God help me, I love Santo y Blue Demon contra los Monstruos. I love it like you love a three-legged dog. Sure, my love may be tempered by pity and mild derision, but I love it, nonetheless. And hopefully, you do, too. Because, if not, we’re going to have a problem. Santo y Blue Demon contra los Monstruos marked the 23rd screen appearance by its star, a man who entered the world as one Rodolfo Guzman Huerto, but who achieved legendary status in the world of lucha libre as El Santo, the Man in the Silver Mask. Santo was in his early fifties at this point, but, despite his prime wrestling years being behind him, his iconic status in Mexican popular culture was undiminished. In fact, he was still fairly early in his screen career at this point, with another couple dozen films ahead of him.

Contra los Monstruos was also the second of three films, all made in 1969, that Santo starred in under the banner of the production company Producciones Sotomayor. Santo tended throughout his film career to follow the money, jumping over to whatever studio could provide the fattest paycheck, with apparently little regard for the quality of the movies that resulted. In the sixties this practice lead to him going from the relatively lavish ministrations of Filmadora Panamericana (who made Santo contra las Mujeres Vampiros, a film that was arguably the high-water mark of Santo’s screen career) to more hardscrabble outfits like Filmica Vergara (who made Profanadores de Tumbas, a film in which Santo battles a lamp) and then to Sotomayor. Sotomayor had seen better days and had a production history that went back well over a decade, but by the time of making Contra los Monstruos it had hit decidedly hard times. Given that, it was pretty much guaranteed that, no matter how much Sotomayor paid Santo for a film like Contra los Monstruos, his presence was going to be just about the only visible evidence of production value on screen.
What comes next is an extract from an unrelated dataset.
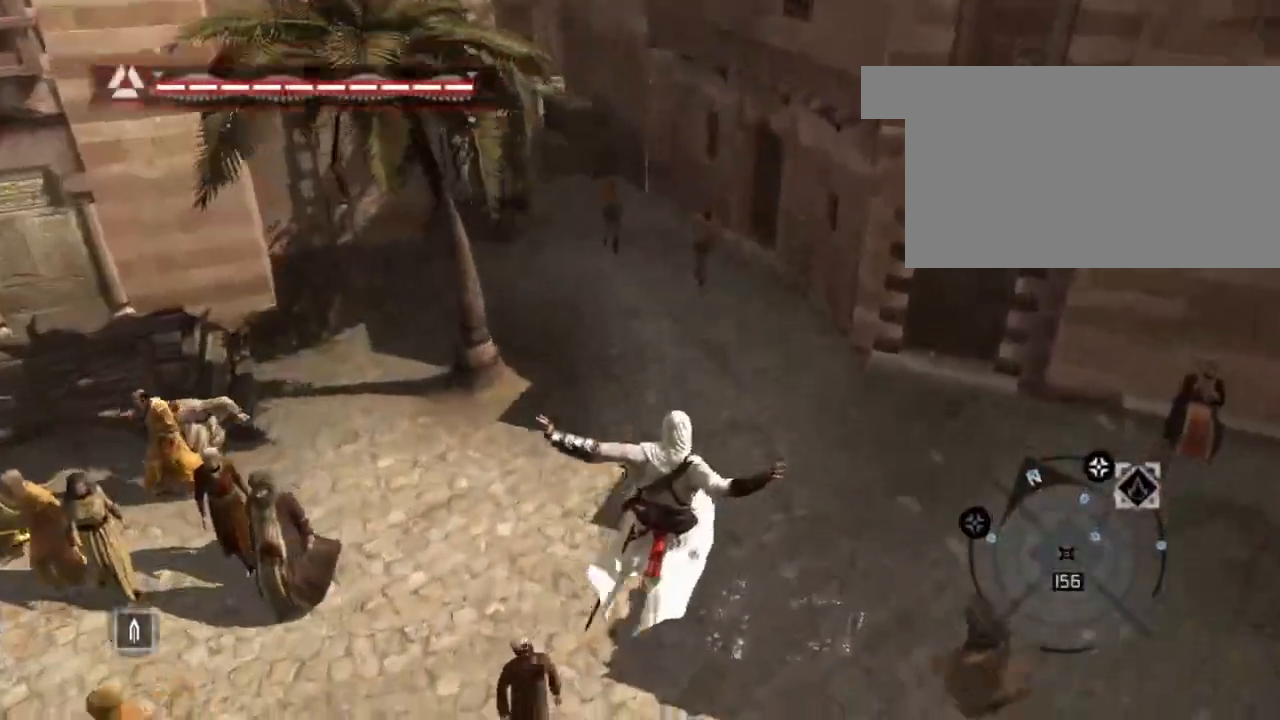
{"keys": ["shift", "space", "w"], "mouse": [], "mouse_move": "up-left", "events": [[33, "space", "down"], [183, "space", "up"], [283, "space", "down"]]}
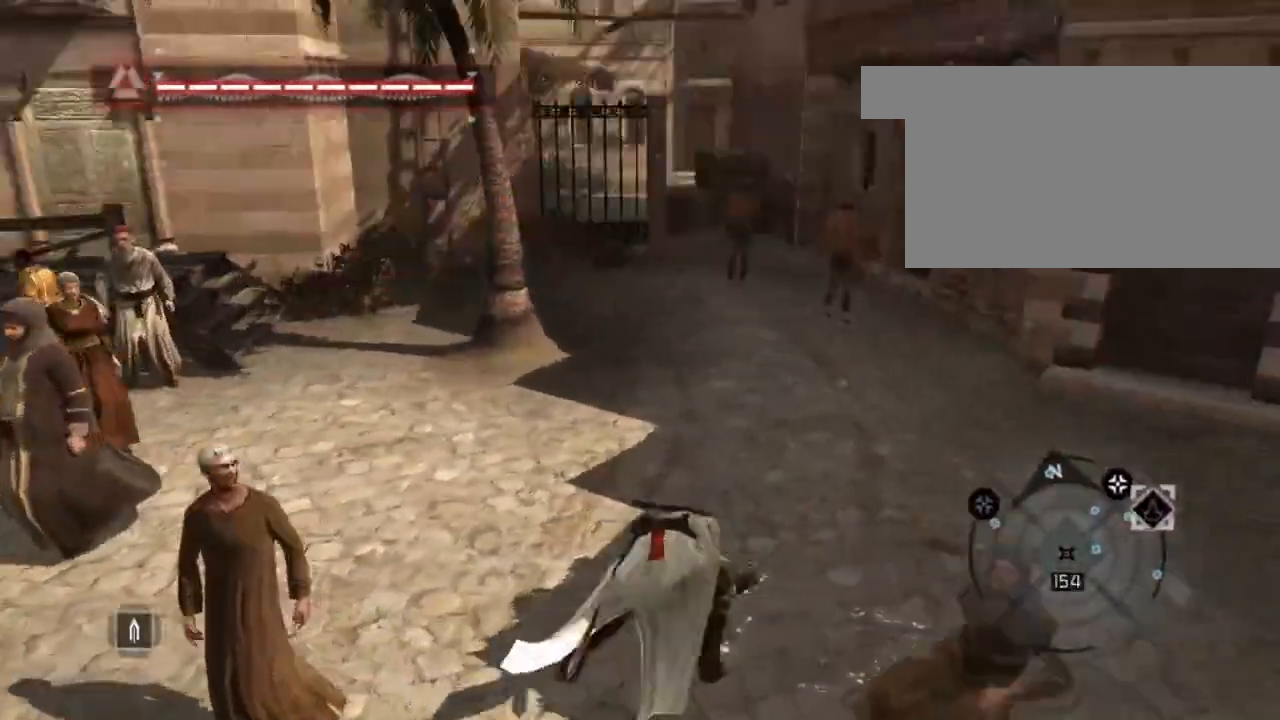
{"keys": ["shift", "space", "w"], "mouse": [], "mouse_move": "still", "events": []}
There are a couple of things that all of Santo’s pictures for Sotomayor have in common. One is that each bore a title promising content that was tragically beyond the filmmakers’ means; a promise that those filmmakers then tried to make good on to the best of their ability and with the very limited materials they had on hand. After this fashion, the first film was called Santo contra Blue Demon en la Atlantida, aka Santo vs. Blue Demon in Atlantis, a title which, if nothing else, guaranteed that no one would have to ask what Santo vs. Blue Demon in Atlantis was about. In practice, however, the film was only able to deliver on its vision of a sub-aquatic battle royal by means of stolen special effects footage from Atragon and Monster Zero. Likewise, the last of the three Sotomayor Santo films, El Mundo de los Muertos, seemed to promise that Santo would be paying a visit to Hell itself, but in the end only gave us a red-tinted state park besieged by silent-era stock footage.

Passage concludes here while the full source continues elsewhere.